I nod, bouncing on the balls of my feet. “Anything else? ”

His expression flickers for a moment before he adds, “I need to call Jeremy.”

My movements slow. He told me about what had happened after he got home yesterday, still seething from the board meeting. I sat on the couch as he paced the den. I hadn’t interrupted while he tried to make sense of how his own father could do something like this.

What makes it so cruel is that Jeremy wasn’t aware of William’s real motives. He thought his father was giving him a real shot to prove himself.

The first night I met Jeremy, I knew something was off.

Not in a shy way, but in a way that felt studied.

As if he were taking cues from the people around him, mirroring their reactions instead of forming his own.

It unsettled me then, and it still does now.

But even I can see that the poor guy is lost and his father is doing nothing to help him find his footing.

“Maybe you’ll be able to find some common ground,” I say, trying for optimism. “Work some stuff out.”

Silas nods, but he’s only humoring me. I don’t press him on it. Instead, I refocus, falling back into the rhythm we’ve built between us.

Jab. Cross. Reset.

We move together in the same way river water passes over rock. His voice is gruff, precise—a tether pulling me forward. The satisfying weight of every hit lets me lose myself, until my gaze flickers past him and lands on the digital clock above the door.

6:32.

Silas notices it in the mirror's reflection, too. The hard lines around his mouth reappear as he exhales. “I need to get ready.”

I wipe the sweat from my forehead, offering him a small, knowing smile. “Duty calls.”

He peels the mitts off his hands and tosses them onto the mat.

I barely have time to blink before he’s in front of me, the heat rolling off him.

I jolt at the sudden proximity. The tape on his hands is rough against my face before he kisses me so slow and deep that it stokes every ember in my body white-hot.

“I might need to drag you out of bed for drills more often,” he murmurs against me. “Never seen anything sexier.”

A laugh bubbles up, and I press a still-gloved hand against his chest, pushing back just enough to breathe. “Try waking me up before I’m ready and see what happens,” I joke.

Something dark and pleased rolls through his eyes as he threads his fingers through the end of my ponytail. “Maybe I will.”

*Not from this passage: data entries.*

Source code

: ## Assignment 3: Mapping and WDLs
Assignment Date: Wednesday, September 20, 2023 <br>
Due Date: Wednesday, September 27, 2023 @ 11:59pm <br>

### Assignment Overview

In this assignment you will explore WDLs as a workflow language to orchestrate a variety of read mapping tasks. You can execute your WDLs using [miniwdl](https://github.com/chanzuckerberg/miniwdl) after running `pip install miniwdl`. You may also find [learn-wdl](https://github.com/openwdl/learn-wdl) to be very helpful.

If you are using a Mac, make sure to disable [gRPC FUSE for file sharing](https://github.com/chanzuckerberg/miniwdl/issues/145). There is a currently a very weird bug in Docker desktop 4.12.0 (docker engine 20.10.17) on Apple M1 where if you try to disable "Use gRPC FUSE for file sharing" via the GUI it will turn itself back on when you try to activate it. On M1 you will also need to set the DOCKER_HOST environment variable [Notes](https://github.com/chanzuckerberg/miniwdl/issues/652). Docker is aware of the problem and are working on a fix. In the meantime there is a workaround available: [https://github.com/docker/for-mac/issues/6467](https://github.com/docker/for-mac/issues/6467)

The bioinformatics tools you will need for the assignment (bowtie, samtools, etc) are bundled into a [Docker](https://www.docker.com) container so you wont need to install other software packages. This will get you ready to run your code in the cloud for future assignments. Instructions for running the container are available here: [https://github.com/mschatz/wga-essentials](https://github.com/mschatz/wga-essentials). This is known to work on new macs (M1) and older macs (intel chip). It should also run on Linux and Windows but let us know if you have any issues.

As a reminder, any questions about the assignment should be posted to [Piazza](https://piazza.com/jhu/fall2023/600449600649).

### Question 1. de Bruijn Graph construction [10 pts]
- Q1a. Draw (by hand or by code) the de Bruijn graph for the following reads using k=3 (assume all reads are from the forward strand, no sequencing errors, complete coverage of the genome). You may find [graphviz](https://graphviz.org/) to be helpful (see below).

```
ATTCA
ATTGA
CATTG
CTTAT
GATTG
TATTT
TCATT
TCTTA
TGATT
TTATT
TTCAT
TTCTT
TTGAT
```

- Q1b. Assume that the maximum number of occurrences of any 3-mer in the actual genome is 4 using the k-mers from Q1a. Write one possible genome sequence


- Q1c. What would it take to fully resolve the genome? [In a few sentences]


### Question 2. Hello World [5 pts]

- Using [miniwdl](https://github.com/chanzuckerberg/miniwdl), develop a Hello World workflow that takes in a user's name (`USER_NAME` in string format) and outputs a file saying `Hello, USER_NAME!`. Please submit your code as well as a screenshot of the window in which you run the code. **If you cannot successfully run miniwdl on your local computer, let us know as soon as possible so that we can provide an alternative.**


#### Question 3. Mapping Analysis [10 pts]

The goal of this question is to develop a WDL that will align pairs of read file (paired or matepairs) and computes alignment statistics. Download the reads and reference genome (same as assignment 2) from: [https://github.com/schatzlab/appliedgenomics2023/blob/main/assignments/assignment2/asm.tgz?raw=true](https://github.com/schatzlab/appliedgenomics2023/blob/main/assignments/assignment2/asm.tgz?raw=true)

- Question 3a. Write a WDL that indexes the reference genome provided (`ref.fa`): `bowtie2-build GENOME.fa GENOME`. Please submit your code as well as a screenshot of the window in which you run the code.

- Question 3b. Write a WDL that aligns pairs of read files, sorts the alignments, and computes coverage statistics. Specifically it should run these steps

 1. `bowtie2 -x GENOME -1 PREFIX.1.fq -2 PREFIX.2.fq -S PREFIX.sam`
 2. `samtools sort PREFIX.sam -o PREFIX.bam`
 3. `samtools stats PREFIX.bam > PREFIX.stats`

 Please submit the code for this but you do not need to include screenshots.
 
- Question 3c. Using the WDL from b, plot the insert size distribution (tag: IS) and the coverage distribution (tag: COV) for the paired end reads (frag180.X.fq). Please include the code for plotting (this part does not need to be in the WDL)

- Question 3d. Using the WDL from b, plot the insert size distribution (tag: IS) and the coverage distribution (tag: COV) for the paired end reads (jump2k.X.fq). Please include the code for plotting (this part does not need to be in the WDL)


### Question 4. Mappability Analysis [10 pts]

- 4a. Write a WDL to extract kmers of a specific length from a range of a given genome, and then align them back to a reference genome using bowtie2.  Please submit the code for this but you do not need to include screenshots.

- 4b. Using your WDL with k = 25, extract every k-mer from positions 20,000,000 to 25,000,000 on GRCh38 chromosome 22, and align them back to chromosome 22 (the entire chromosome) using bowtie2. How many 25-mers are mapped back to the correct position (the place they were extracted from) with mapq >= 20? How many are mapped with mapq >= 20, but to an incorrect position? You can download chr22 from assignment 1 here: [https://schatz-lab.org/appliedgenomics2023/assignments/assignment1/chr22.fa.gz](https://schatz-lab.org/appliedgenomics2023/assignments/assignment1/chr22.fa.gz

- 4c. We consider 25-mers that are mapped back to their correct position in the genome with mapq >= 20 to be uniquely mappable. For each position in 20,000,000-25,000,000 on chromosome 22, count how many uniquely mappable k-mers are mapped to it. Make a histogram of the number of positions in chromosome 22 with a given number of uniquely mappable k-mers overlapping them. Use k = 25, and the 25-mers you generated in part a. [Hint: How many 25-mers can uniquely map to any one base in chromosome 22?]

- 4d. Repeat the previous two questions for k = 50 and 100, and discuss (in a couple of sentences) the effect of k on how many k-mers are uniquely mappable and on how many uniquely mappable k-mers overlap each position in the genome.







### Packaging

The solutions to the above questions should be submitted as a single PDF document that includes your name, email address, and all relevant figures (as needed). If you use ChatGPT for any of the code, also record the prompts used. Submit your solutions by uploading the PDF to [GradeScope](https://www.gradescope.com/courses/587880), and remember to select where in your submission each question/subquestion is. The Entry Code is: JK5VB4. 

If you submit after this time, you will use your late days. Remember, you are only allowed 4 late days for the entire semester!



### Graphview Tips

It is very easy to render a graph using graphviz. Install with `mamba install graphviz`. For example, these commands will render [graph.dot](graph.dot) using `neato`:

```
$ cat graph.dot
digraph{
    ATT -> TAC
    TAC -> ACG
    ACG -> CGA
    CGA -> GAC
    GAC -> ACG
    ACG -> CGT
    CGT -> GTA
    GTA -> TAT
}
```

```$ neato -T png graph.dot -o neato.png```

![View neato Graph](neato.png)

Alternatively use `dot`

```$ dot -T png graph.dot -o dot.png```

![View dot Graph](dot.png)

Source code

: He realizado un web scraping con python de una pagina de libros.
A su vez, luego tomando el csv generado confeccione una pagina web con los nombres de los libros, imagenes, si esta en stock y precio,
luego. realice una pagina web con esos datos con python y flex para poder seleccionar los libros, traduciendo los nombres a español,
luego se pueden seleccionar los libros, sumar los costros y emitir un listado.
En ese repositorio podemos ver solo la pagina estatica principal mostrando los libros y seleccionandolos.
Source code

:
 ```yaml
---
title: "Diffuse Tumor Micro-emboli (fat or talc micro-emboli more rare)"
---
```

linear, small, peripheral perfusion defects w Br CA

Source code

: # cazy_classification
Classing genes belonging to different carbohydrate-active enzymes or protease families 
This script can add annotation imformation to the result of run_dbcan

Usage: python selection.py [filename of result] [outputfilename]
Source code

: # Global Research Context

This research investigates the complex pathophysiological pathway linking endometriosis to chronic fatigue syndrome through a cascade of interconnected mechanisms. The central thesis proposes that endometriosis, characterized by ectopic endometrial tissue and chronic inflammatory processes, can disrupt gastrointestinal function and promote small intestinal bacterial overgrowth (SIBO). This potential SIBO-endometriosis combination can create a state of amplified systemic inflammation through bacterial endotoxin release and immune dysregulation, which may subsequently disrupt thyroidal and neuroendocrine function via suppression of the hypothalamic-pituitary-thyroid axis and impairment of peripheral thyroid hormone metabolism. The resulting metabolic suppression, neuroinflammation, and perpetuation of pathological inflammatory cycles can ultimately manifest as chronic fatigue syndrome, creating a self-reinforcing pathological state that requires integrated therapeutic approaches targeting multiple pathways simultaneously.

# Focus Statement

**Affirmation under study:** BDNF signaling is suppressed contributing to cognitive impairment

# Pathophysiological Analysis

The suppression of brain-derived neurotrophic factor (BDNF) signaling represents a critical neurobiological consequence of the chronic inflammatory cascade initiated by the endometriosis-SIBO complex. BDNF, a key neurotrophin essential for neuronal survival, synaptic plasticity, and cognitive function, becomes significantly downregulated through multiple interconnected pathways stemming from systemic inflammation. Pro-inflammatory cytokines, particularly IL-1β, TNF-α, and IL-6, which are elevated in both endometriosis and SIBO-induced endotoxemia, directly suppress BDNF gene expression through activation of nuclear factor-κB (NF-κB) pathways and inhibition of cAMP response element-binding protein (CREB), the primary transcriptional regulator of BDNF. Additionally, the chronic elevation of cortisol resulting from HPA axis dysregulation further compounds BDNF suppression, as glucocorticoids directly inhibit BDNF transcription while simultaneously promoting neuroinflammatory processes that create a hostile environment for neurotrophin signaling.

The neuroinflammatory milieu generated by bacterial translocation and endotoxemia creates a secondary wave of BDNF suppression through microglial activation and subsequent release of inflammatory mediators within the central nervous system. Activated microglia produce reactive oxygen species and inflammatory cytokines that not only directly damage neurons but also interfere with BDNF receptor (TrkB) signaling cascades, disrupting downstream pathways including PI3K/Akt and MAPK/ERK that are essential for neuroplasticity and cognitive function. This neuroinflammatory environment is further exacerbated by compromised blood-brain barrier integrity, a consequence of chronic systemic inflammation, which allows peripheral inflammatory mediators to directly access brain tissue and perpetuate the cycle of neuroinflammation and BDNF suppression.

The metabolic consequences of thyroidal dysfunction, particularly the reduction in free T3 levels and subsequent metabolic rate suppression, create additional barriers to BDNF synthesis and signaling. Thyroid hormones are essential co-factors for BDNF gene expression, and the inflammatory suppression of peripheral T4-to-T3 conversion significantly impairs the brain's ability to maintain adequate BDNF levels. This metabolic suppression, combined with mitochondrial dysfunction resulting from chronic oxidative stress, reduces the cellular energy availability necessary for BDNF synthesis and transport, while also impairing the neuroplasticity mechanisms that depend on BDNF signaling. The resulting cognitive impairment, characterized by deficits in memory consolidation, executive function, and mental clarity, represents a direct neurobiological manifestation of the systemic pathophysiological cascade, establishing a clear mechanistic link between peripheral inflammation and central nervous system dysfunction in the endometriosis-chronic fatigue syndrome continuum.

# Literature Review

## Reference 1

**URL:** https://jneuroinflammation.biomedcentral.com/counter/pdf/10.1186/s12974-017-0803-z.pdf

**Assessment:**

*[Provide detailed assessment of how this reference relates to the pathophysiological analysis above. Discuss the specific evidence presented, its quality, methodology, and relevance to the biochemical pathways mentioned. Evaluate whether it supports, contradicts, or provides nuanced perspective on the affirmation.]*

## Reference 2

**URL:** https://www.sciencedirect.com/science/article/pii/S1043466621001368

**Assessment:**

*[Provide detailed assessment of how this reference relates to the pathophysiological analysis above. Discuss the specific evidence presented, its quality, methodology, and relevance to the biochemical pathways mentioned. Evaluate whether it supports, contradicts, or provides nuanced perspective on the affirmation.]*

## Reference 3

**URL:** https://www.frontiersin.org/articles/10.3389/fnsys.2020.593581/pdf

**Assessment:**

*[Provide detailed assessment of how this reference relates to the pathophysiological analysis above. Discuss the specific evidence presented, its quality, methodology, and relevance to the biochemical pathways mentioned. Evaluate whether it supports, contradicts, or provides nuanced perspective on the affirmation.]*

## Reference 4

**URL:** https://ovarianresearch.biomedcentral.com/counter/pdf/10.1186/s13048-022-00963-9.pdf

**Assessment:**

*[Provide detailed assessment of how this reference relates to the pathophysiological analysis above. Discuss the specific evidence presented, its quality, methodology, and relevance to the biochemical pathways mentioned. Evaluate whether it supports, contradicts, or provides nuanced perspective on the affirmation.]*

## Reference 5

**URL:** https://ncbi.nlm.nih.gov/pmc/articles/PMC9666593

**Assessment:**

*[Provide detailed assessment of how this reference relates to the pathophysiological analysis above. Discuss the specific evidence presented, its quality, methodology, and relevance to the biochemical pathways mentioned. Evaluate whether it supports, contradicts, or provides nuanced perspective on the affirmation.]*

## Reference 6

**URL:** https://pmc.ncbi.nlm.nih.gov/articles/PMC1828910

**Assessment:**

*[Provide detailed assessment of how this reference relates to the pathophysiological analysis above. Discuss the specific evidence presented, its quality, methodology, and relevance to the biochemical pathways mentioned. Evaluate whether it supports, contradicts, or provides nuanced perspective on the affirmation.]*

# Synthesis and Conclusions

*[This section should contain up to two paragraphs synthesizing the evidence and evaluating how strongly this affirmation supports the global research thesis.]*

His grip tightens, arching my body against him. His mouth descends on my throat, all teeth and lips, biting before immediately soothing with soft sweeps of his tongue against my already damp skin.

For a second, I forget how to work my own limbs. The electricity from earlier has turned into something more pleasure than pain. Then, too quickly, he pulls back.

“Shower,” he demands, his coffee eyes unflinching.

The words linger between us for only a second before he pulls off my gloves and starts moving, but not before curling his fingers around my wrist to go with him.